━━ Source excerpt ━━
Inside the Music with composer and pianist Ola Gjeilo

2 weeks ago 36

Ola Gjeilo is a Norwegian composer who has written over 70 works for solo piano and choir. Now based in the United States, his latest album, Dawn is a beautiful collection of solo piano pieces inspired by the peaceful light and stillness at dawn in Oregon and California. We caught up with Ola to discuss his musical background, his composing process, the works he's proudest of, and more.

Interview with Ola Gjeilo

Sheet Music ("S"): Firstly, could you tell us a little bit about how you started out in music?

Ola ("O"): So I started playing the piano when I was very little. Maybe four years old or so. And I just started sort of improvising, I think. I was sort of self-taught in the beginning, but there was always a lot of music in the house. When I grew up, my father would play records all the time from lots of different genres…classical, jazz, pop, folk music, anything really. So that was a big part of my musical education, kind of assimilating all that music that was playing in the house when I grew up. And then from there I just had private lessons in piano and stuff until I got to high school. And so I went to a music high school in Norway which is when I started more formal training. And from there I did two years at the Norwegian Academy of Music, and then eventually I transferred to Juilliard to study composition there, and moved to the states full-time after that. I spent two years in London where I finished my bachelor's degree at the Royal College of Music, and then I moved back to the states again and I have lived here ever since.
━━━
━━ Listing ━━
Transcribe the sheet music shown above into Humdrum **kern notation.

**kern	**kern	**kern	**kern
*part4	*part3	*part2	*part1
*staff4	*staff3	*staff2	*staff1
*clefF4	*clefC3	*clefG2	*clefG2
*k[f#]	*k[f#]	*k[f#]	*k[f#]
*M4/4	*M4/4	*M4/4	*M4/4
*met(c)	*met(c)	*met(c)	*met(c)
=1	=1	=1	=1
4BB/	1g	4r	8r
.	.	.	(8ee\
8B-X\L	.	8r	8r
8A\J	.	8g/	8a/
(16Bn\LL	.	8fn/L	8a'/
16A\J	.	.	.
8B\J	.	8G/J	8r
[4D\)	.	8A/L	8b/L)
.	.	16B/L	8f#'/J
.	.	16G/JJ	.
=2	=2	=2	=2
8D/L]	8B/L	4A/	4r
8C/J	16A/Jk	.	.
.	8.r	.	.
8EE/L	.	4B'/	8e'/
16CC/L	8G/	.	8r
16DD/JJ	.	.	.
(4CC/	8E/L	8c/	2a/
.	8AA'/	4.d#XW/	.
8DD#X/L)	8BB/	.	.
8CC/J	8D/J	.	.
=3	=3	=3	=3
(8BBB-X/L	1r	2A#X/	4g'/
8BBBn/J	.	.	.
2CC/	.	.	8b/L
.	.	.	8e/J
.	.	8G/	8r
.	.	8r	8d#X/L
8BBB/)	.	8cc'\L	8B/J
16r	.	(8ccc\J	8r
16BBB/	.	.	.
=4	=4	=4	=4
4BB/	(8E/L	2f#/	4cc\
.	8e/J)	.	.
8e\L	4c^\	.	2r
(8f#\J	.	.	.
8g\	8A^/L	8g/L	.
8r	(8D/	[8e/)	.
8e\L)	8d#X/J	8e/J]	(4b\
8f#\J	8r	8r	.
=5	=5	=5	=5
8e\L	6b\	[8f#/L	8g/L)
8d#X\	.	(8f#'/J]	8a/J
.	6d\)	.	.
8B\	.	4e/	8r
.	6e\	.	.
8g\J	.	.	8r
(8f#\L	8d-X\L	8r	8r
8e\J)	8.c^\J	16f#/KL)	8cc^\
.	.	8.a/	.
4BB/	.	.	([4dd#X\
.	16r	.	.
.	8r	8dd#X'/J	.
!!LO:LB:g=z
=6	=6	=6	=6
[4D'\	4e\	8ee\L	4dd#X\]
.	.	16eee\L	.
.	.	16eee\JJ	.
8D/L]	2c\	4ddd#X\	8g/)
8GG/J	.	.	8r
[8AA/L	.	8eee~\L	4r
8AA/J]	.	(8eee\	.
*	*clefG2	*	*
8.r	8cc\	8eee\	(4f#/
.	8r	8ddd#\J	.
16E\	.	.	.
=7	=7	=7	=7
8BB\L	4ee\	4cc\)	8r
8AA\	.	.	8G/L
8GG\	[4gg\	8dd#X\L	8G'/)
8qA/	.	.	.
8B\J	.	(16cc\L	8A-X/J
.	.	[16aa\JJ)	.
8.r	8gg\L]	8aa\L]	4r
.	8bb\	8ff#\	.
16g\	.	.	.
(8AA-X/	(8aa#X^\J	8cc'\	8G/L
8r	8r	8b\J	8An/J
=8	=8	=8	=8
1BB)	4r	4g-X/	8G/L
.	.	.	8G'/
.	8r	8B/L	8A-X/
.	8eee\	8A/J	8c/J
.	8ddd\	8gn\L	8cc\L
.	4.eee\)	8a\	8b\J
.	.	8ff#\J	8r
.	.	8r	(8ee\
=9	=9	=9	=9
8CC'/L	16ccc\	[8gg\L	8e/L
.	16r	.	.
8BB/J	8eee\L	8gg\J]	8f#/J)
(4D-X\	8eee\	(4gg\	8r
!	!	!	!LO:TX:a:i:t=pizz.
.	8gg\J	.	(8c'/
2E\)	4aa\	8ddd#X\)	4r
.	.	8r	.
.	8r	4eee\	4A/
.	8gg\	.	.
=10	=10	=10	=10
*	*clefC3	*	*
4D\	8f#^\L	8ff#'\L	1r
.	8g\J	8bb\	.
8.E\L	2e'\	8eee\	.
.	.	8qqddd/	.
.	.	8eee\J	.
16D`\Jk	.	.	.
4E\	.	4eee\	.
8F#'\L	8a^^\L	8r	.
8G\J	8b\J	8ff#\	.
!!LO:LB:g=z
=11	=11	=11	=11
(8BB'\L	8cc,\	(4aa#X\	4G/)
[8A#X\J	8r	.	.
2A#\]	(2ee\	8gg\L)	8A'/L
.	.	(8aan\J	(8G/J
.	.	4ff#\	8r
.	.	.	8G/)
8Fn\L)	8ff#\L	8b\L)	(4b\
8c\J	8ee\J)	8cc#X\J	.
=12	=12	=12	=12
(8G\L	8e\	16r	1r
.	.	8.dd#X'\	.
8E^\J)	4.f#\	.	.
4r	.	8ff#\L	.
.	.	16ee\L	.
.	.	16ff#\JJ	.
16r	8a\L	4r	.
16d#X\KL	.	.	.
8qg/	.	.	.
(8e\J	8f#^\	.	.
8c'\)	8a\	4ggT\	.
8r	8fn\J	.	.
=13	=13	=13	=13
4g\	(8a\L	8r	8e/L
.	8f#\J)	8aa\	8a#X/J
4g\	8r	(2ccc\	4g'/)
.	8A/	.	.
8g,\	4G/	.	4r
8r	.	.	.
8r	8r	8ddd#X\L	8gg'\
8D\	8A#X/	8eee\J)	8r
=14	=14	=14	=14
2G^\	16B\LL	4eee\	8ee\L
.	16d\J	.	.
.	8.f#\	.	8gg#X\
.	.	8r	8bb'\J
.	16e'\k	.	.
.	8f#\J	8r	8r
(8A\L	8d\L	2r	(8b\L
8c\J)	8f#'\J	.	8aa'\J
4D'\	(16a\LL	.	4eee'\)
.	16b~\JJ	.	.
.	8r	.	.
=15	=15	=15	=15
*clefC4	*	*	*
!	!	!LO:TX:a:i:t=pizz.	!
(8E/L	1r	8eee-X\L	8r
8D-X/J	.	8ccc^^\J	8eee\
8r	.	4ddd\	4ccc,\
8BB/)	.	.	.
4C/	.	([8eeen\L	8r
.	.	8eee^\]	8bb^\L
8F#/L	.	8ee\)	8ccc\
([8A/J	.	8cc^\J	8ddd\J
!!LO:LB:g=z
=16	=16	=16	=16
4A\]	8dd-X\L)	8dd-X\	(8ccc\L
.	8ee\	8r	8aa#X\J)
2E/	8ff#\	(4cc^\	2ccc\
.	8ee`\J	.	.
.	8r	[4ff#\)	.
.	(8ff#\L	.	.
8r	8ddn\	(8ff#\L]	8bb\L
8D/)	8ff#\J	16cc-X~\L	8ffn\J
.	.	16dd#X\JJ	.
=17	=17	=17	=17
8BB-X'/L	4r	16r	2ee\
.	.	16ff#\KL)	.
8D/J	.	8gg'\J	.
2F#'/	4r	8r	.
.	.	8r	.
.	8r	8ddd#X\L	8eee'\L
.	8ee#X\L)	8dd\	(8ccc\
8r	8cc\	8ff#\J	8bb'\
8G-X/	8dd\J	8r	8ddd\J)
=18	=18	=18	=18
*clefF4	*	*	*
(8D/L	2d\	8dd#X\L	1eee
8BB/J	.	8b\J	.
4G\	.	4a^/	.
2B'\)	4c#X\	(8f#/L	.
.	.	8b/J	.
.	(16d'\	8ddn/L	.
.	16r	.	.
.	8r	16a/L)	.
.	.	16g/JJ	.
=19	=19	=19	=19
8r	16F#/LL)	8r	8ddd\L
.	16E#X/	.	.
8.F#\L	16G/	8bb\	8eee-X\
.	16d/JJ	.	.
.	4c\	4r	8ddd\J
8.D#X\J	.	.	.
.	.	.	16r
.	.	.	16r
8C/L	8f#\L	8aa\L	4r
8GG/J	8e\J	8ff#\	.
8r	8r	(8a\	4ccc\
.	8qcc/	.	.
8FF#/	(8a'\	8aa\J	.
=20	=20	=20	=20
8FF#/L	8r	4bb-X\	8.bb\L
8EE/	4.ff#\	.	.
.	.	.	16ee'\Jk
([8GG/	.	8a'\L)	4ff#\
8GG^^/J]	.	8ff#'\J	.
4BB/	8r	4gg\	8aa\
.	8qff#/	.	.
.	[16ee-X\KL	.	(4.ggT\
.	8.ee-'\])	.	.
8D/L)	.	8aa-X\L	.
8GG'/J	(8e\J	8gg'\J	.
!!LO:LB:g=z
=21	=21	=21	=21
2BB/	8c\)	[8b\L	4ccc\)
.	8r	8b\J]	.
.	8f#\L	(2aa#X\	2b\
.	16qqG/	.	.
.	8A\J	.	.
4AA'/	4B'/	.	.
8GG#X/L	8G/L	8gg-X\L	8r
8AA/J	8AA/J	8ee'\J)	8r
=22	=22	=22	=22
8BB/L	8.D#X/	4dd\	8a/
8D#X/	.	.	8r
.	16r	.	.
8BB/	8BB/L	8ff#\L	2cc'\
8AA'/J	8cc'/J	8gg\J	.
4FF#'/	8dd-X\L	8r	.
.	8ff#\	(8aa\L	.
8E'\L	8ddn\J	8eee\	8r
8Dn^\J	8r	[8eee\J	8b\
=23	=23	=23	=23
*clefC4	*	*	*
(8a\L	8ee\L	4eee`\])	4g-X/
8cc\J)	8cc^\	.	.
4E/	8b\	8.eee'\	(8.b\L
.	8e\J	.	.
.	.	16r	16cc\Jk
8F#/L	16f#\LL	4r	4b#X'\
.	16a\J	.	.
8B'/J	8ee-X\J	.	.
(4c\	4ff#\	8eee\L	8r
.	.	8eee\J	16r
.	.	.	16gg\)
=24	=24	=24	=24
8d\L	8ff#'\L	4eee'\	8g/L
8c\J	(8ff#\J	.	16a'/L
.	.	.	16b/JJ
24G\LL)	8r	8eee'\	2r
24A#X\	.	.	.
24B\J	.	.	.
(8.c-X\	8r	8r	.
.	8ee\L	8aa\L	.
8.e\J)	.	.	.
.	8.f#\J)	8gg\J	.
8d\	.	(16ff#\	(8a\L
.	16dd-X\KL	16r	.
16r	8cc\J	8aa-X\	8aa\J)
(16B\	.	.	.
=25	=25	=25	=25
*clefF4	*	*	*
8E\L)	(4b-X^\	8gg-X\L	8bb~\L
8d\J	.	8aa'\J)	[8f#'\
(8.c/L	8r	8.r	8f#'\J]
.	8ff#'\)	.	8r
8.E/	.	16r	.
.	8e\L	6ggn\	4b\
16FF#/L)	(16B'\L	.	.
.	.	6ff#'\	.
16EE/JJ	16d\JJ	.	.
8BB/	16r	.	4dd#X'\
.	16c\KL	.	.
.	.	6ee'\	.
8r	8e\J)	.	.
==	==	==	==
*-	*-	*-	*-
━━━
• _Tasks_
1. In the interview with Ola Gjeilo, where did he finish his bachelor's degree?
2. Carry on the interview with Ola Gjeilo from the point where it ends.

• _Final results_
1. At the Royal College of Music in London.

2.
S: Thank you for that. So, much of your early work was written for choir and orchestra. Can you tell us the reason behind your shift of focus to piano solo composition?

O: It's always been parallel really — those two areas have been my main two areas from almost the beginning, I would say. So, after I became a Decca Classics artist, we'd sort of toggle between the two. We'd do a choral album and then a piano album, and then choral album, and so on. But I love that sort of contrast between the two, between the very simple, intimate kind of thing with just solo piano, and then the much bigger sound with choir and and sometimes orchestra. So they've always been my two main areas I guess, but the piano has always been my instrument as a player, so I always come back to that in some way.

S: And what is the inspiration behind your latest album, Dawn? Can you give us a little peek behind the curtain of that album.

O: Sure, yeah, so Dawn is sort of a direct sequel to my previous piano album, which is called Night, and the style is pretty similar. Night is sort of peaceful piano music that is introvert in a way, but also very lyrical. And so I did sort of similar thing for Dawn, but I think slightly brighter, slightly more sunny, which makes sense with the title. The Night album was inspired very much by New York City, where I've lived most of my time in the US. And it's very dear to me. I've always been really inspired by New York City, especially at night - the skyline with all the lights and all, it's very powerful. But the Dawn album was more kind of inspired by the opposite side of the country, the West Coast. I was kind of traveling more or less for a year-ish on the West Coast, starting in Oregon and then eventually down in California. So, the music in Dawn is inspired by the dawn by the Pacific and the very unique kind of light that's so special out there.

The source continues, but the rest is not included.